So which companies are betting so big that it might actually threaten them? Oracle maybe?

2 comments

"Google has had a slew of failed projects, and Meta's metaverse stuff tanked, and they're still fine. They can afford to experiment."

Only with the blessing of shareholders. Frankly Google's search box and ad-tech has been carrying all of its failed bets but at some point people will start questioning if Google is returning enough cash given the results of new investments. Google's management does not own the cash - it holds the cash on behalf of the owners.

Which shareholders do you mean? Mark Zuckerberg holds >50% of voting rights for Facebook. Sergey Brin and Larry Page hold >50% of voting rights for Google. That means management gets to do what it wants, within very broad legal limits.

On the other hand, how the stock does will matter to other employees because they’re shareholders and they have a stake in the outcome.
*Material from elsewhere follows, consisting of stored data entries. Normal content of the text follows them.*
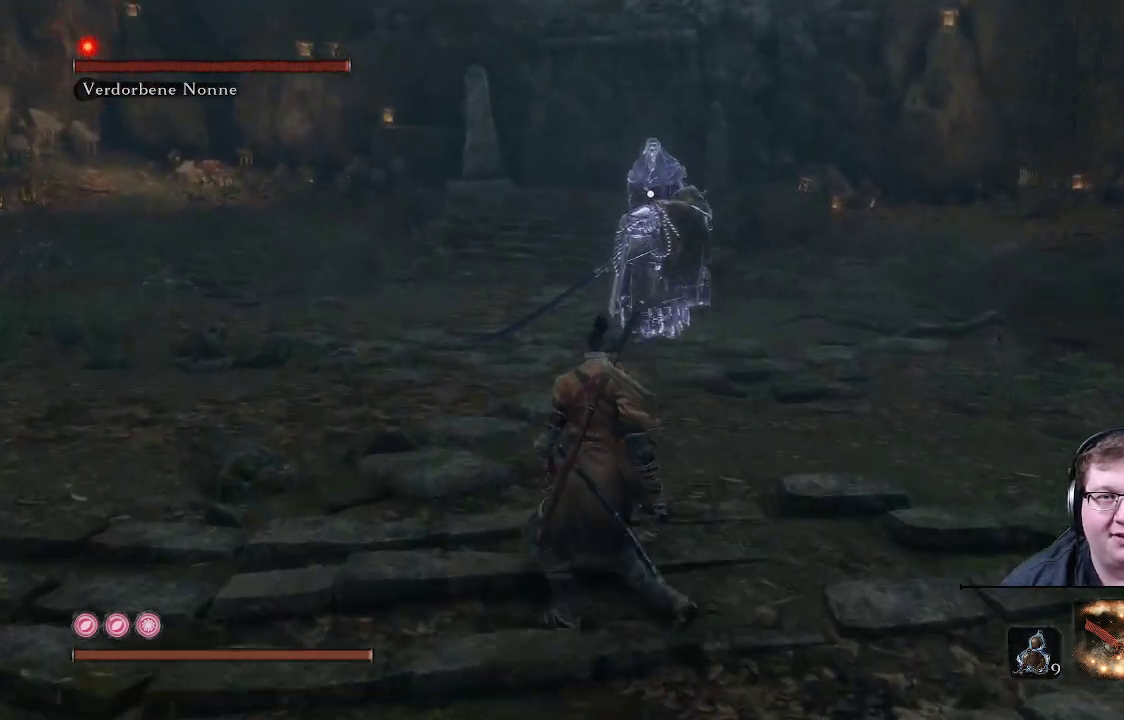
{"dt_ms": 500, "buttons": [], "left_stick": "left", "right_stick": "center", "events": [[50, "left_stick", "left"]]}
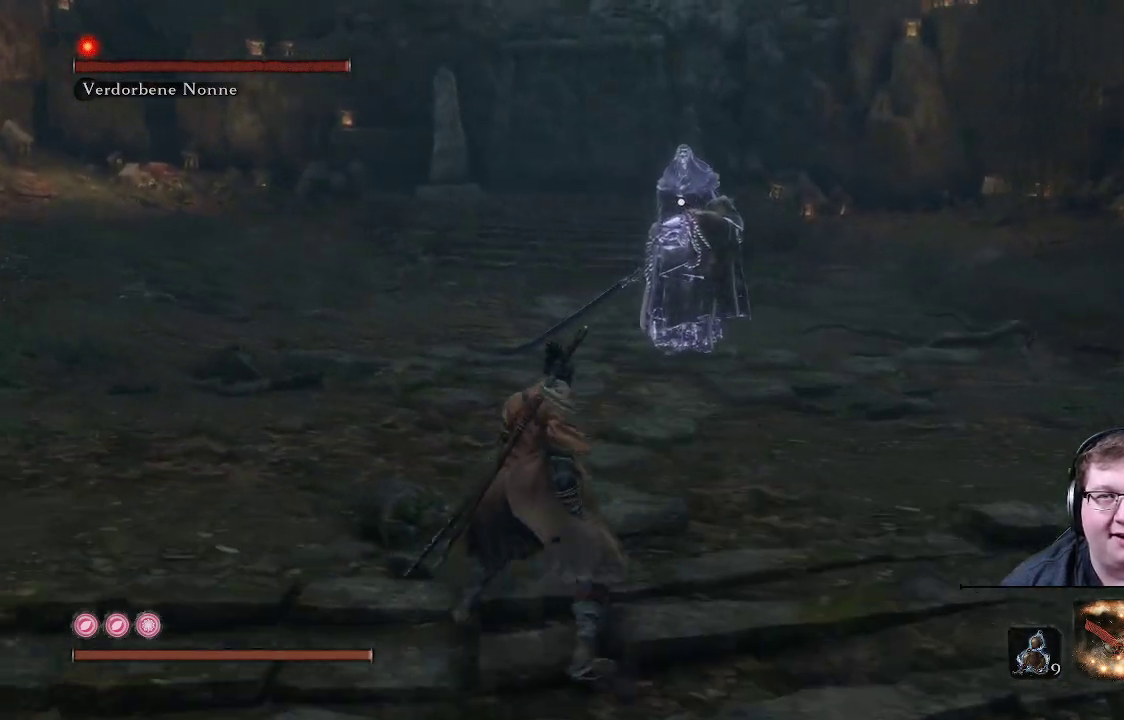
{"dt_ms": 500, "buttons": [], "left_stick": "left", "right_stick": "center", "events": []}
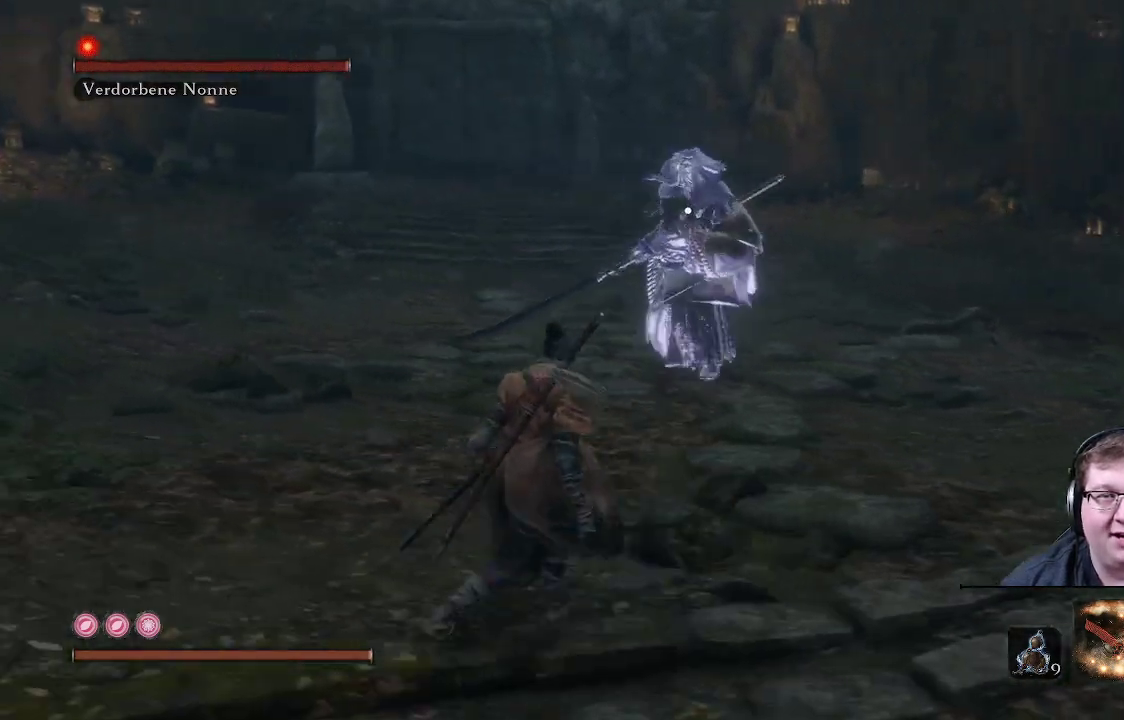
{"dt_ms": 500, "buttons": [], "left_stick": "down-right", "right_stick": "center", "events": [[17, "left_stick", "down-left"], [200, "left_stick", "down"], [333, "left_stick", "down-right"]]}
Seems clear to me that OpenAI at this point is a Ponzi scheme waiting to collapse. This is why they are trying to IPO and dump their shares on the public market before they go bankrupt.
Suppose they do somehow collapse. How does that cause wider problems? Their competitors will pick up customers.
If they collapse, then because their value proposition doesn’t add up. It’s unclear why that should be different with their competitors then.
It looks like nobody is collapsing, but OpenAI might be behind Anthropic now:

https://www.axios.com/2026/03/18/ai-enterprise-revenue-anthr...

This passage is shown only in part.